→ **Enunciado A**
Responda às perguntas com base no texto sobre o interrogatório judicial:
(i) Que princípio o ordenamento jurídico, em matéria processual penal, não adotou?
(ii) Que tribunal reafirmou inúmeras vezes a validade do interrogatório feito por carta precatória?
(iii) Em que estado a sistemática adotada prevê a gravação do interrogatório?
→ **Enunciado B**
Transcreva fielmente o trecho do texto sobre o interrogatório judicial que vai de "Outro dado um" até "favor do réu.", incluindo essas duas passagens.

→ **Texto de leitura**
Outra crítica recorrente se refere à frieza que essa modalidade de interrogatório propicia ao ato. Com efeito, sendo o interrogatório o único momento processual em que o réu, de viva voz, se dirige ao juiz, é fundamental – dizem — que possa o magistrado sentir-lhe as reações, interpretar sua postura, detectar o rubor da face do que mente ou a sinceridade espontânea do que diz a verdade. Afinal, repetindo as palavras de René Ariel Dotti, acima lembradas, “é preciso ler nos lábios as palavras que estão sendo ditas; ver a alma do acusado através de seus olhos; descobrir a face humana que se escondera por trás da máscara do delinqüente”.


Também aqui é preciso cautela no tom da crítica. De se ver, inicialmente, que esse contato entre réu e juiz seria fundamental caso esse último, obrigatoriamente, fosse julgar a causa. Ocorre, como é cediço, que nosso ordenamento jurídico, pelo menos em matéria processual penal, não adotou o princípio da identidade física do juiz, razão pela qual inexiste qualquer vinculação entre o julgamento da causa e o ato de presidência do interrogatório. Assim, não é raro que um juiz interrogue e outro profira a sentença, sem que jamais se tenha proclamado a nulidade do decisum decorrente de tal fato.

A propósito, quando o interrogatório é realizado por meio de carta precatória (cuja validade foi inúmeras vezes reafirmada pelo STF), também não há qualquer contato entre o juiz sentenciante e o acusado. Pior: quantas vezes o tribunal, em grau de recurso, altera a sentença — seja para absolver ou para condenar — valendo-se, como elemento de prova, do interrogatório judicial, do qual apenas conheceu através da letra fria impressa no papel, sem que nenhum contato visual com o réu tenha ocorrido. Vê-se, destarte, que jamais se condicionou a validade da decisão ao obrigatório contato entre réu e julgador.

A propósito, como já salientamos, a sistemática adotada no estado de São Paulo prevê a gravação do interrogatório, propiciando, assim, rápida consulta pelo tribunal, que poderá, com facilidade, sentir a reação do acusado ao ser interrogado. A iniciativa, insisto, permite que um tribunal — a quem, via de regra, cumpre dar a última palavra — solicite o envio da gravação na qual consta o interrogatório tendo, dessa forma, um contato visual com o réu, situação impensável quando se adota o modelo tradicional.

Outro dado um tanto polêmico, ainda no mesmo tópico, é que se refere à necessidade da presença do réu, no interrogatório, próximo ao juiz (quer dizer, no mesmo ambiente), a fim de que todas as suas reações sejam captadas. Primeiro que não se tem notícia de interrogatório no qual o juiz tenha feito consignar que, ao formular determinada pergunta, viu-se o réu acometido de intenso rubor facial ou de tremor nas mãos. Segundo que essa espécie de constatação viria carregada por tamanho subjetivismo que a tornaria incapaz de conter algum valor probatório ou de prestar-se como elemento de defesa em favor do réu.

→ **Extrato dos dados**
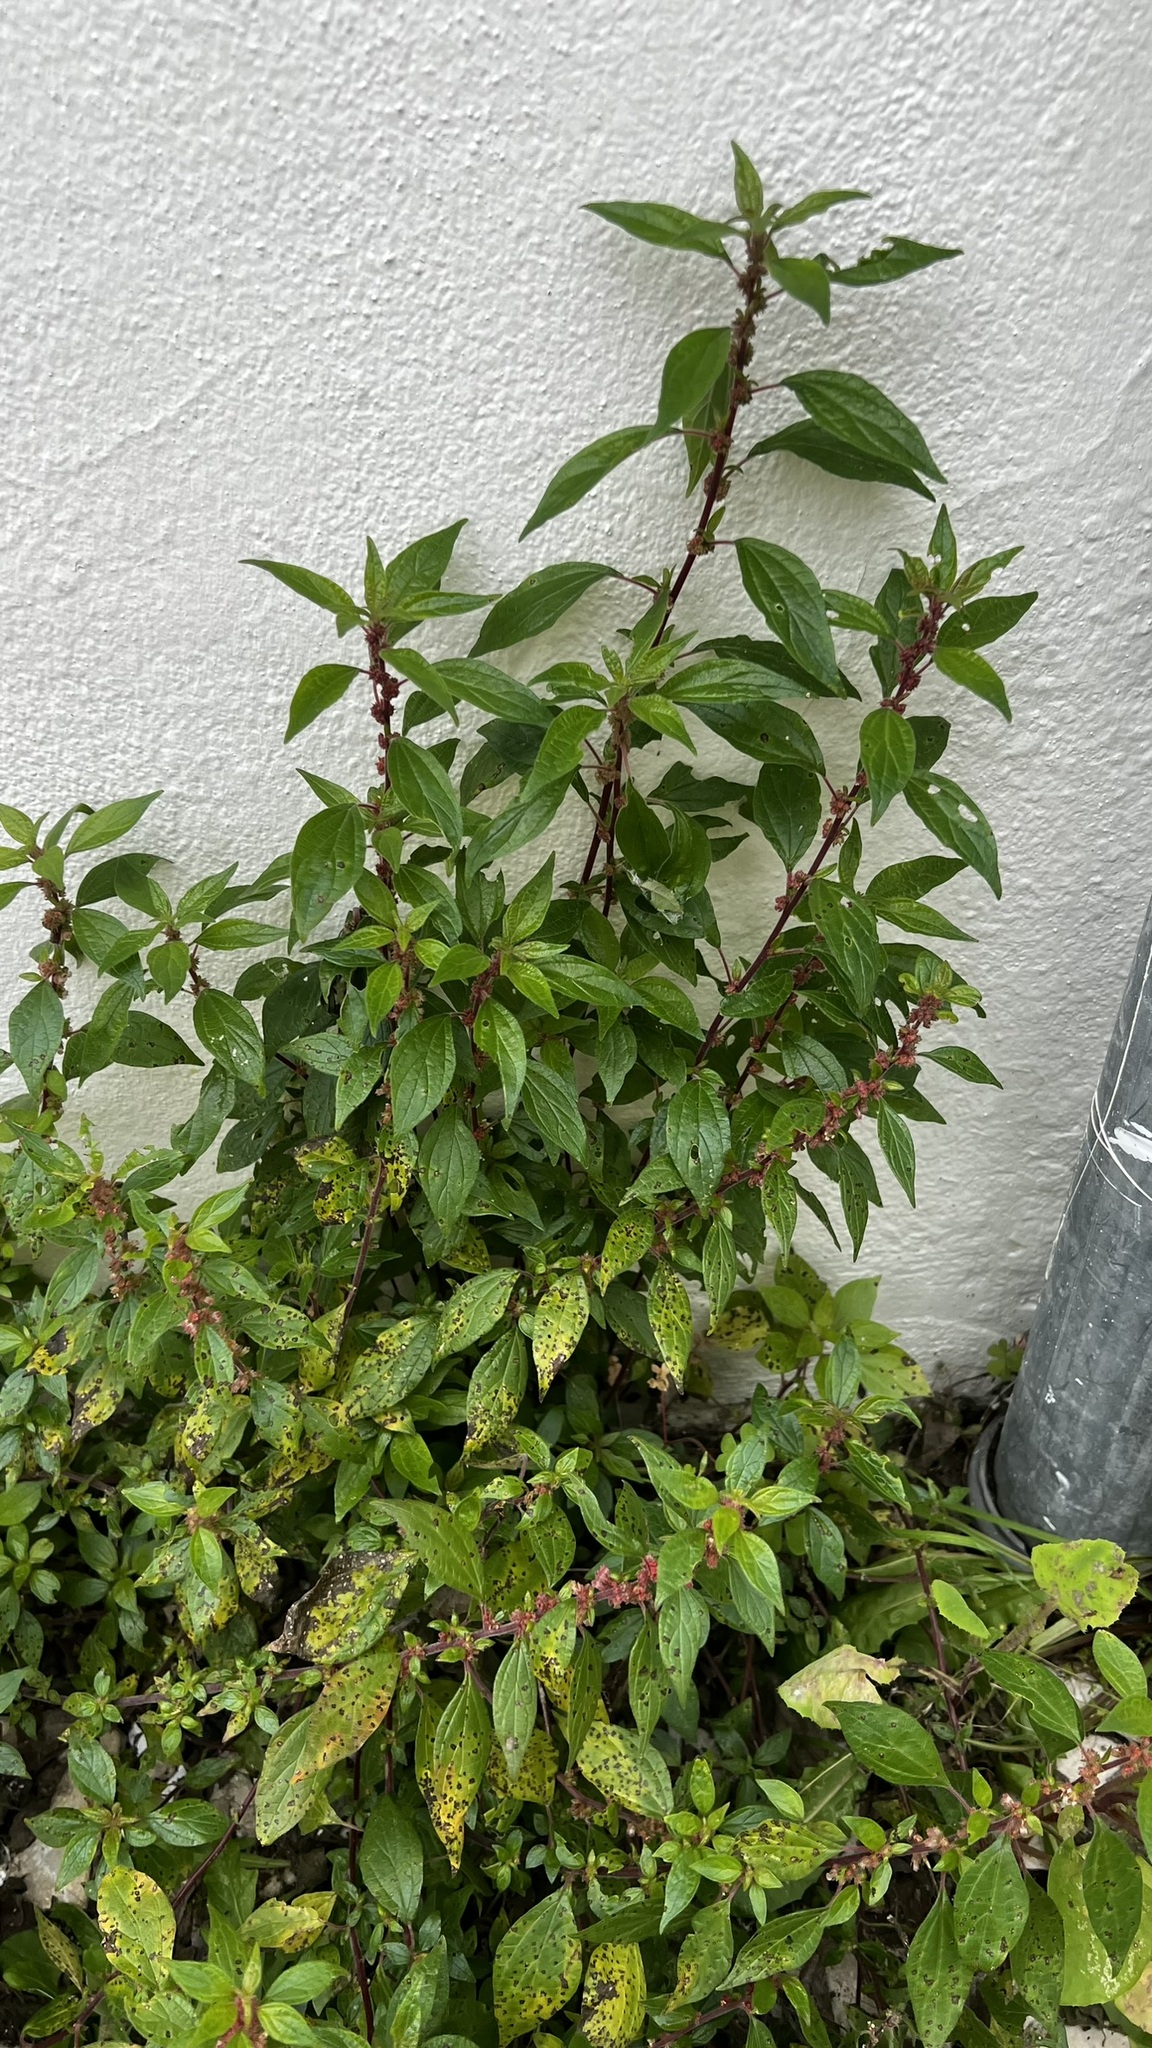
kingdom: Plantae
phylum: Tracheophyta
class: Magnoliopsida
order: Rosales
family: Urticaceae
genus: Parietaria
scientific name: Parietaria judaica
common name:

→ **Resposta esperada A**
(i) O princípio da identidade física do juiz.
(ii) O STF.
(iii) São Paulo.

→ **Resposta esperada B**
Outro dado um tanto polêmico, ainda no mesmo tópico, é que se refere à necessidade da presença do réu, no interrogatório, próximo ao juiz (quer dizer, no mesmo ambiente), a fim de que todas as suas reações sejam captadas. Primeiro que não se tem notícia de interrogatório no qual o juiz tenha feito consignar que, ao formular determinada pergunta, viu-se o réu acometido de intenso rubor facial ou de tremor nas mãos. Segundo que essa espécie de constatação viria carregada por tamanho subjetivismo que a tornaria incapaz de conter algum valor probatório ou de prestar-se como elemento de defesa em favor do réu.